If a slipped capital femoral epiphysis occurs in a Down syndrome patient, pinning the unaffected side prophylactically is usually undertaken at the same time.

Treatment of various degrees of atlantoaxial instability is controversial. Although the normal atlanto-dens interval is 5 mm or less, asymptomatic patients with an interval measuring between 5–10 mm can simply be observed initially. Surgical fusion and stabilization should be reserved for when symptoms develop.

Fusion options include C1-C2 fusion, or even occiput-C2/C3 if greater instability exists. However, it should be cautioned that complication rates in Down syndrome patients following fusion are high; overall complication rates can approach 50%, and mortality rates are quoted as high as 25%.

The spinal curvature that occurs in many patients with Down syndrome often resembles that of idiopathic scoliosis and treatment is similar: bracing and observation for small curves and surgical fusion for larger curves (Figure 7).

Figure 7: preoperative (left) and post-operative (right) views of a patient with Down syndrome and scoliosis. (image courtesy Scoliosis 10, 14 (2015). https://doi.org/10.1186/s13013-015-0035-x)

Although life expectancy for individuals with Down syndrome is shorter than normal, many patients routinely live into their 6th decade of life. Reasons for earlier mortality include cardiac disease and infections.

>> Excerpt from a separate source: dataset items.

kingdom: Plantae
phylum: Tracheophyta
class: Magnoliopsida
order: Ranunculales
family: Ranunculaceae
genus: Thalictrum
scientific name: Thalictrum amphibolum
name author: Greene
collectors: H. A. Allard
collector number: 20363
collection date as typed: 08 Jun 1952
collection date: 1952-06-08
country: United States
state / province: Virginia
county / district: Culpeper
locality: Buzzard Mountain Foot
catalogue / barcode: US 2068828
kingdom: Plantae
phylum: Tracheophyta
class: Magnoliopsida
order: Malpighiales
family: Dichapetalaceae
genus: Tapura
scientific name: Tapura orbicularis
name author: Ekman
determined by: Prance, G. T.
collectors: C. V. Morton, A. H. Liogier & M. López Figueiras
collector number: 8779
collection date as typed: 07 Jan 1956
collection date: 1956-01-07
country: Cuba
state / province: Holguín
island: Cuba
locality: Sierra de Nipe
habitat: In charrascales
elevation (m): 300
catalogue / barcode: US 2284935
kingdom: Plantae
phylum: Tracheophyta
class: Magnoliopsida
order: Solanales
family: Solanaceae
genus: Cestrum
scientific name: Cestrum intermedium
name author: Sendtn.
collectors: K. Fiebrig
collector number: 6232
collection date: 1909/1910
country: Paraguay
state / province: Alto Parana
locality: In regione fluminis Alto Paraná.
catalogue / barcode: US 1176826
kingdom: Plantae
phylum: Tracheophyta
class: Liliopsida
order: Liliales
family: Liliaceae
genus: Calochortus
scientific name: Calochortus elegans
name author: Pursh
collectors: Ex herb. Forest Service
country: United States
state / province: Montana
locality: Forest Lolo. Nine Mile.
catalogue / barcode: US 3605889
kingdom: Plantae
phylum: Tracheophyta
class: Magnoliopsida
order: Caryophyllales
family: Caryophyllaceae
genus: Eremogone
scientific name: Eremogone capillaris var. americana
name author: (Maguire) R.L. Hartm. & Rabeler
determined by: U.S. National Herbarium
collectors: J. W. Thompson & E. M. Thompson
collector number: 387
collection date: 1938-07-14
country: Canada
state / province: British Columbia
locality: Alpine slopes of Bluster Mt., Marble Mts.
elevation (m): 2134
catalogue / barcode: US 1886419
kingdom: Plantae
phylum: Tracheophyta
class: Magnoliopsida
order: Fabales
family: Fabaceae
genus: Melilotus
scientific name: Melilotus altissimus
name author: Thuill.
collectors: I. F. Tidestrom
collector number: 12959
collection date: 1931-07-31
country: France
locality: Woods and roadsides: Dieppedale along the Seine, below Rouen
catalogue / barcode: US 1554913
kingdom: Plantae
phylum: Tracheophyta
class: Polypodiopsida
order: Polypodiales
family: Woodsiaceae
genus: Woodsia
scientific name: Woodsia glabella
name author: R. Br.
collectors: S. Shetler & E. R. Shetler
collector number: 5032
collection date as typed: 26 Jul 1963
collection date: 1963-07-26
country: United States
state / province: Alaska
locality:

Risk Factors and Prevention

The most well-known risk factor for Down syndrome is advanced maternal age. This risk is < 0.1% when the mother is < 30 years old at conception, and increases more than 10-fold as the mother reaches her late 30s to early 40s. Parents of a child with Down syndrome are at increased risk of a subsequent child being affected. There is no known modifiable risk factor, other than maternal age, at which prevention can be aimed. For rare cases of Down syndrome due to a translocation, parents who carry the translocation are at an increased risk of having another child with the condition.

Miscellany

Down syndrome is named after John Langdon Down, who first described the condition in 1862. However, it wasn’t until the late 1950s that the genetic cause of the condition was identified, after the advent of technology that made karyotyping possible.